== TASK REQUIREMENTS ==
Transcribe the records that follow. Keep every word exactly, and drop the pictures.

Stored entries
* * * * * * * * *

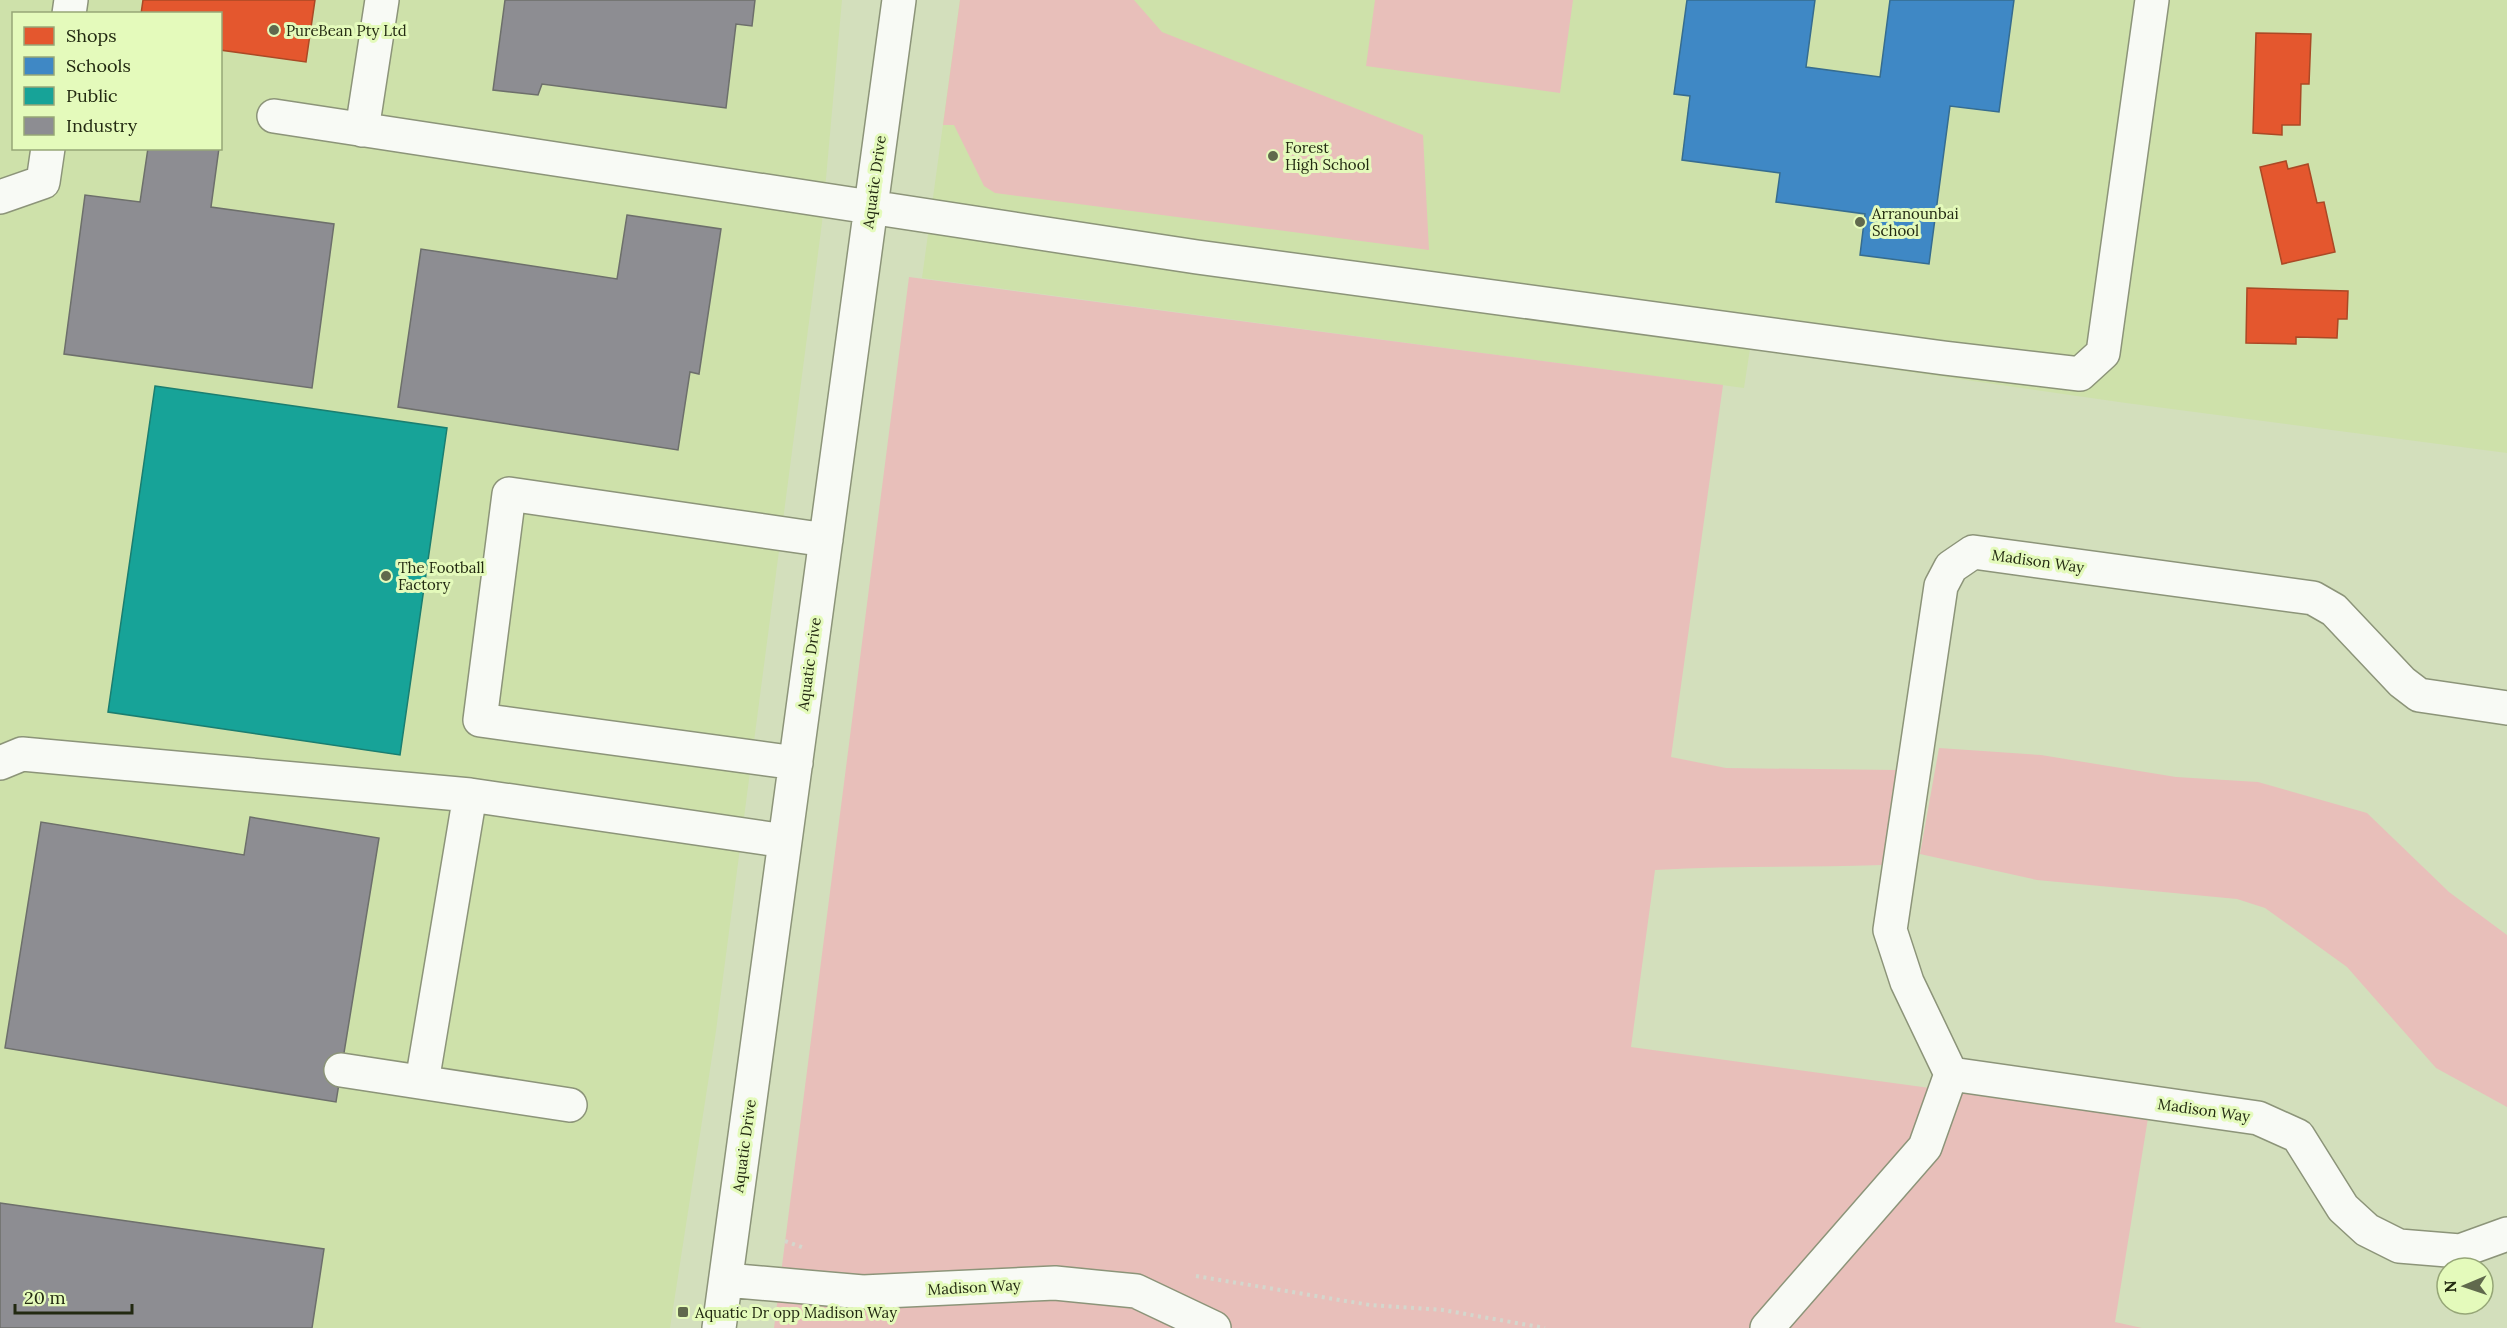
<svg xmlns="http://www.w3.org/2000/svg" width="2507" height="1328" viewBox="0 0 2507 1328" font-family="Lora,serif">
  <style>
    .built { fill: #cee1aa; fill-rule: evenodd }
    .green { fill: #e8bfba }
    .shops { fill: #e4572e; stroke: #aa4925; stroke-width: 1.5 }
    .schools { fill: #3f88c5; stroke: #366c8f; stroke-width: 1.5 }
    .public { fill: #17a398; stroke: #1a7e70; stroke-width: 1.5 }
    .industry { fill: #8d8d92; stroke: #6d6f6b; stroke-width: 1.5 }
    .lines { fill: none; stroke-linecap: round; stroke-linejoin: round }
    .minor-casing { stroke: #8c9479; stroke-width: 36 }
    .path { stroke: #d4d7cd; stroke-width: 4; stroke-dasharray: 3 4.5; stroke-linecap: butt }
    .minor { stroke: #f8faf5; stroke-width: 33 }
    .poi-dot { fill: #60694d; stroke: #e4fabb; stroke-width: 2 }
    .labels { text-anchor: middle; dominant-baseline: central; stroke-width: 6; stroke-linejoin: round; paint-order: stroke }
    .poi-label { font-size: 15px; fill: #222911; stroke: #e4fabb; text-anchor: start }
    .street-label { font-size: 15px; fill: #222911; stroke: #e4fabb }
  </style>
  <rect width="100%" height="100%" fill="#d3dfbc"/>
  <path class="built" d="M0,0H842L822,223L716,1031L670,1328H0ZM14,14H220V148H14Z
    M960,0H2507V453L2126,403L1750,349L1744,388L922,278Z"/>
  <path class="green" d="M960,0H1134L1162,32L1423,135L1429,250L995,193L984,186L954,125H943Z
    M1375,0H1573L1560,93L1366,66Z
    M909,277L1723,385L1671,757L1726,768L1896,770L1882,865C1806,868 1731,865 1655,870L1631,1047L2148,1118L2115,1322L2142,1328H774Z
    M1939,748L2041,755L2176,777L2258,782L2367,813L2449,892L2507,935V1107L2436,1068L2347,967L2265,908L2237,899L2037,880L1920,854Z"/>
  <path class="shops" d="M143,0H315L306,62L220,50V14H141Z
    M2256,33L2311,34L2309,84H2301L2300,125H2282V135L2253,133Z
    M2286,161L2288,169L2308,164L2317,203L2324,202L2335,252L2282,264L2260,167Z
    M2247,288L2348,291L2347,319H2338L2337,338L2296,337V344L2246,343Z"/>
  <path class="schools" d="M1687,0H1815L1806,67L1880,77L1890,0H2014L1999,112L1950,106L1929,264L1860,255L1865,214L1776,202L1780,173L1682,160L1690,96L1674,94Z"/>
  <path class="public" d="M155,386L447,428L400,755L108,712Z"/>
  <path class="industry" d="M505,0H755L752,26L736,24L726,108L542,84L538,95L493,90Z
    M148,148H219L211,207L334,224L312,388L64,354L85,195L140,202Z
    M627,215L721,229L699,374L690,372L678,450L398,407L421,249L617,279Z
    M250,817L379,838L336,1102L5,1048L41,822L244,855Z
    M0,1203L324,1249L312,1328H0Z"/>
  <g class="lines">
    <defs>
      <path id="minor" d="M69,14L71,0
        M274,116L1197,257L1944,358L2080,374L2103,353L2152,0
        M362,130L382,0
        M0,197L43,182L48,148
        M2507,708L2419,695L2402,682L2334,610L2313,598L1973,552L1951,567L1941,586L1890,930L1907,982L1951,1074L2258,1118L2298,1136L2343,1208L2367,1230L2399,1246L2460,1251L2507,1234
        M0,763L22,754L470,795L785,841
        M796,763L480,720L509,494L826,540
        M341,1070L570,1105
        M422,1082L470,795
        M726,1280L863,1292L1055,1283L1136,1291L1214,1328
        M719,1328L899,0
        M1767,1328L1925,1147L1951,1074"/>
    </defs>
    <use href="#minor" class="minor-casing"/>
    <path class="path" d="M785,1241L804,1248
      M1196,1276L1370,1305L1443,1310L1545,1328"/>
    <use href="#minor" class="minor"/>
  </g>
  <g class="poi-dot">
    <circle cx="274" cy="30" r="6"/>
    <circle cx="1273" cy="156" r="6"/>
    <circle cx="1860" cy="222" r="6"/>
    <circle cx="386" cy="576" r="6"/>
    <rect x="677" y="1306" width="12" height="12" rx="3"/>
  </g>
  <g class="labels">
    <g class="poi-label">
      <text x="286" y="30">PureBean Pty Ltd</text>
      <text x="1285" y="147">Forest<tspan x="1285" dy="17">High School</tspan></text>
      <text x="1872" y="213">Arranounbai<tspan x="1872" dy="17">School</tspan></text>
      <text x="398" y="567">The Football<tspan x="398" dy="17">Factory</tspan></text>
      <text x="695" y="1312">Aquatic Dr opp Madison Way</text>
    </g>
    <g class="street-label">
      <text transform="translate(874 182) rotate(-82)">Aquatic Drive</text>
      <text transform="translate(2038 561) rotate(8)">Madison Way</text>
      <text transform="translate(809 664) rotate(-82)">Aquatic Drive</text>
      <text transform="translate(2204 1110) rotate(8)">Madison Way</text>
      <text transform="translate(744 1146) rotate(-82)">Aquatic Drive</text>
      <text transform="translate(974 1287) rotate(-3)">Madison Way</text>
    </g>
  </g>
  <rect x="12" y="12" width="210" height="138" fill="#e4fabb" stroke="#96a677" stroke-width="1.5"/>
  <rect x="24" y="27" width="30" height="18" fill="#e4572e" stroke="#96a677" stroke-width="1.5"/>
  <text x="66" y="42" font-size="18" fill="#222911">Shops</text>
  <rect x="24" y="57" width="30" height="18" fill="#3f88c5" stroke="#96a677" stroke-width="1.5"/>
  <text x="66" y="72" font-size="18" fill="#222911">Schools</text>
  <rect x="24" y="87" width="30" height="18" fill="#17a398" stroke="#96a677" stroke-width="1.5"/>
  <text x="66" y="102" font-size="18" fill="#222911">Public</text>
  <rect x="24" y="117" width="30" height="18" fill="#8d8d92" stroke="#96a677" stroke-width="1.5"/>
  <text x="66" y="132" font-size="18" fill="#222911">Industry</text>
  <g transform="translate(2465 1286) rotate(268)"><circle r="28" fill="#e4fabb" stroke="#96a677" stroke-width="1.5"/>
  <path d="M0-4.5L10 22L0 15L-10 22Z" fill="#60694d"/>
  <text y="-9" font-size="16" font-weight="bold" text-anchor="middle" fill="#222911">N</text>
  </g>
  <path d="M15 1304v9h117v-9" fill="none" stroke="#222911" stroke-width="3"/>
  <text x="24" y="1304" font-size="18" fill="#222911" stroke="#e4fabb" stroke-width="4.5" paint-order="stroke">20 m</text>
</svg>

* * * * * * * * *

== YOUR RESPONSE ==
<svg xmlns="http://www.w3.org/2000/svg" width="2507" height="1328" viewBox="0 0 2507 1328" font-family="Lora,serif">
  <style>
    .built { fill: #cee1aa; fill-rule: evenodd }
    .green { fill: #e8bfba }
    .shops { fill: #e4572e; stroke: #aa4925; stroke-width: 1.5 }
    .schools { fill: #3f88c5; stroke: #366c8f; stroke-width: 1.5 }
    .public { fill: #17a398; stroke: #1a7e70; stroke-width: 1.5 }
    .industry { fill: #8d8d92; stroke: #6d6f6b; stroke-width: 1.5 }
    .lines { fill: none; stroke-linecap: round; stroke-linejoin: round }
    .minor-casing { stroke: #8c9479; stroke-width: 36 }
    .path { stroke: #d4d7cd; stroke-width: 4; stroke-dasharray: 3 4.5; stroke-linecap: butt }
    .minor { stroke: #f8faf5; stroke-width: 33 }
    .poi-dot { fill: #60694d; stroke: #e4fabb; stroke-width: 2 }
    .labels { text-anchor: middle; dominant-baseline: central; stroke-width: 6; stroke-linejoin: round; paint-order: stroke }
    .poi-label { font-size: 15px; fill: #222911; stroke: #e4fabb; text-anchor: start }
    .street-label { font-size: 15px; fill: #222911; stroke: #e4fabb }
  </style>
  <rect width="100%" height="100%" fill="#d3dfbc"/>
  <path class="built" d="M0,0H842L822,223L716,1031L670,1328H0ZM14,14H220V148H14Z
    M960,0H2507V453L2126,403L1750,349L1744,388L922,278Z"/>
  <path class="green" d="M960,0H1134L1162,32L1423,135L1429,250L995,193L984,186L954,125H943Z
    M1375,0H1573L1560,93L1366,66Z
    M909,277L1723,385L1671,757L1726,768L1896,770L1882,865C1806,868 1731,865 1655,870L1631,1047L2148,1118L2115,1322L2142,1328H774Z
    M1939,748L2041,755L2176,777L2258,782L2367,813L2449,892L2507,935V1107L2436,1068L2347,967L2265,908L2237,899L2037,880L1920,854Z"/>
  <path class="shops" d="M143,0H315L306,62L220,50V14H141Z
    M2256,33L2311,34L2309,84H2301L2300,125H2282V135L2253,133Z
    M2286,161L2288,169L2308,164L2317,203L2324,202L2335,252L2282,264L2260,167Z
    M2247,288L2348,291L2347,319H2338L2337,338L2296,337V344L2246,343Z"/>
  <path class="schools" d="M1687,0H1815L1806,67L1880,77L1890,0H2014L1999,112L1950,106L1929,264L1860,255L1865,214L1776,202L1780,173L1682,160L1690,96L1674,94Z"/>
  <path class="public" d="M155,386L447,428L400,755L108,712Z"/>
  <path class="industry" d="M505,0H755L752,26L736,24L726,108L542,84L538,95L493,90Z
    M148,148H219L211,207L334,224L312,388L64,354L85,195L140,202Z
    M627,215L721,229L699,374L690,372L678,450L398,407L421,249L617,279Z
    M250,817L379,838L336,1102L5,1048L41,822L244,855Z
    M0,1203L324,1249L312,1328H0Z"/>
  <g class="lines">
    <defs>
      <path id="minor" d="M69,14L71,0
        M274,116L1197,257L1944,358L2080,374L2103,353L2152,0
        M362,130L382,0
        M0,197L43,182L48,148
        M2507,708L2419,695L2402,682L2334,610L2313,598L1973,552L1951,567L1941,586L1890,930L1907,982L1951,1074L2258,1118L2298,1136L2343,1208L2367,1230L2399,1246L2460,1251L2507,1234
        M0,763L22,754L470,795L785,841
        M796,763L480,720L509,494L826,540
        M341,1070L570,1105
        M422,1082L470,795
        M726,1280L863,1292L1055,1283L1136,1291L1214,1328
        M719,1328L899,0
        M1767,1328L1925,1147L1951,1074"/>
    </defs>
    <use href="#minor" class="minor-casing"/>
    <path class="path" d="M785,1241L804,1248
      M1196,1276L1370,1305L1443,1310L1545,1328"/>
    <use href="#minor" class="minor"/>
  </g>
  <g class="poi-dot">
    <circle cx="274" cy="30" r="6"/>
    <circle cx="1273" cy="156" r="6"/>
    <circle cx="1860" cy="222" r="6"/>
    <circle cx="386" cy="576" r="6"/>
    <rect x="677" y="1306" width="12" height="12" rx="3"/>
  </g>
  <g class="labels">
    <g class="poi-label">
      <text x="286" y="30">PureBean Pty Ltd</text>
      <text x="1285" y="147">Forest<tspan x="1285" dy="17">High School</tspan></text>
      <text x="1872" y="213">Arranounbai<tspan x="1872" dy="17">School</tspan></text>
      <text x="398" y="567">The Football<tspan x="398" dy="17">Factory</tspan></text>
      <text x="695" y="1312">Aquatic Dr opp Madison Way</text>
    </g>
    <g class="street-label">
      <text transform="translate(874 182) rotate(-82)">Aquatic Drive</text>
      <text transform="translate(2038 561) rotate(8)">Madison Way</text>
      <text transform="translate(809 664) rotate(-82)">Aquatic Drive</text>
      <text transform="translate(2204 1110) rotate(8)">Madison Way</text>
      <text transform="translate(744 1146) rotate(-82)">Aquatic Drive</text>
      <text transform="translate(974 1287) rotate(-3)">Madison Way</text>
    </g>
  </g>
  <rect x="12" y="12" width="210" height="138" fill="#e4fabb" stroke="#96a677" stroke-width="1.5"/>
  <rect x="24" y="27" width="30" height="18" fill="#e4572e" stroke="#96a677" stroke-width="1.5"/>
  <text x="66" y="42" font-size="18" fill="#222911">Shops</text>
  <rect x="24" y="57" width="30" height="18" fill="#3f88c5" stroke="#96a677" stroke-width="1.5"/>
  <text x="66" y="72" font-size="18" fill="#222911">Schools</text>
  <rect x="24" y="87" width="30" height="18" fill="#17a398" stroke="#96a677" stroke-width="1.5"/>
  <text x="66" y="102" font-size="18" fill="#222911">Public</text>
  <rect x="24" y="117" width="30" height="18" fill="#8d8d92" stroke="#96a677" stroke-width="1.5"/>
  <text x="66" y="132" font-size="18" fill="#222911">Industry</text>
  <g transform="translate(2465 1286) rotate(268)"><circle r="28" fill="#e4fabb" stroke="#96a677" stroke-width="1.5"/>
  <path d="M0-4.5L10 22L0 15L-10 22Z" fill="#60694d"/>
  <text y="-9" font-size="16" font-weight="bold" text-anchor="middle" fill="#222911">N</text>
  </g>
  <path d="M15 1304v9h117v-9" fill="none" stroke="#222911" stroke-width="3"/>
  <text x="24" y="1304" font-size="18" fill="#222911" stroke="#e4fabb" stroke-width="4.5" paint-order="stroke">20 m</text>
</svg>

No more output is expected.